I spent several years using (and administering) Subversion at a previous job, and the last three years using Vault at my current job. At this point I'm desperate to get away from Vault and back to Subversion (or potentially a tool like git or Mercurial).
We've had a lot of issues with performance and reliability (Vault doesn't always pick up files that have been modified, and on occasion will insist that you haven't modified a file when you have) but this may come down to the (long) history of our repository and how we handled branching in the past. I'd argue that if it were better designed then none of that should have mattered, but if you're not doing wacky things with it then maybe you won't have the problems we've had.

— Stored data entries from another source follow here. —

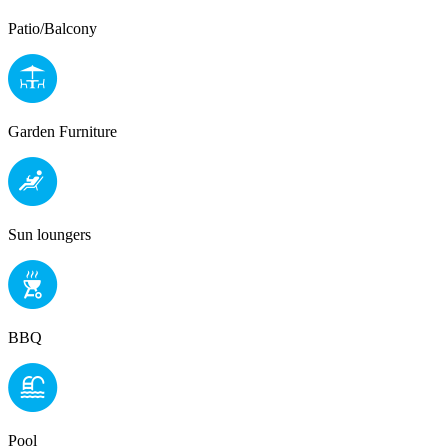
Patio/Balcony
Garden Furniture
Sun loungers
BBQ
Pool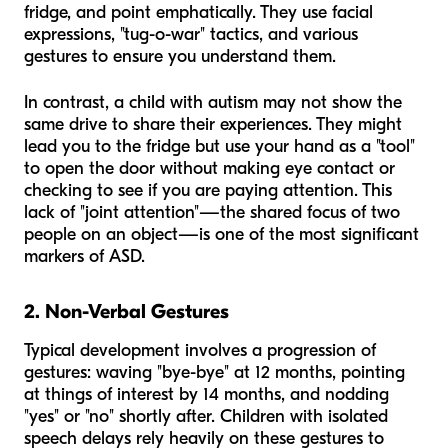
fridge, and point emphatically. They use facial
expressions, "tug-o-war" tactics, and various
gestures to ensure you understand them.
In contrast, a child with autism may not show the
same drive to share their experiences. They might
lead you to the fridge but use your hand as a "tool"
to open the door without making eye contact or
checking to see if you are paying attention. This
lack of "joint attention"—the shared focus of two
people on an object—is one of the most significant
markers of ASD.
2. Non-Verbal Gestures
Typical development involves a progression of
gestures: waving "bye-bye" at 12 months, pointing
at things of interest by 14 months, and nodding
"yes" or "no" shortly after. Children with isolated
speech delays rely heavily on these gestures to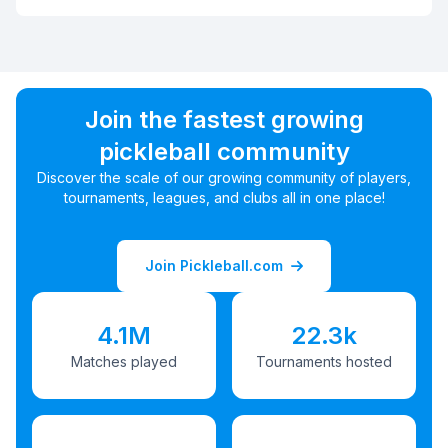
Join the fastest growing
pickleball community
Discover the scale of our growing community of players,
tournaments, leagues, and clubs all in one place!
Join Pickleball.com
4.1M
22.3k
Matches played
Tournaments hosted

That said, there are some fundamental design decisions that I can't forgive:
- the working folder model (similar to VSS) is overly restrictive; if I want to check out the same code to more than one place locally, I should be able to
- the merge tool blows
- I don't need to be walked through a seven-step wizard every time I need to merge changes
- can't cherry-pick multiple revisions to merge
- added/deleted files aren't merged into your working folder until you commit changes meaning you can't verify that everything is okay before checking-in
- no equivalent to "svn switch"; switching a checked out folder to point to a new place in the repository makes Vault freak out
Ultimately, Vault's a much less flexible tool than Subversion is, though that lack of flexibility does mean it can be simpler to use. If you have a team of developers who are accustomed to VSS and you're not going to demand much of your source control tool, Vault's probably a fine choice. Having gotten accustomed to Subversion's flexibility, though, I find using Vault an exercise in frustration.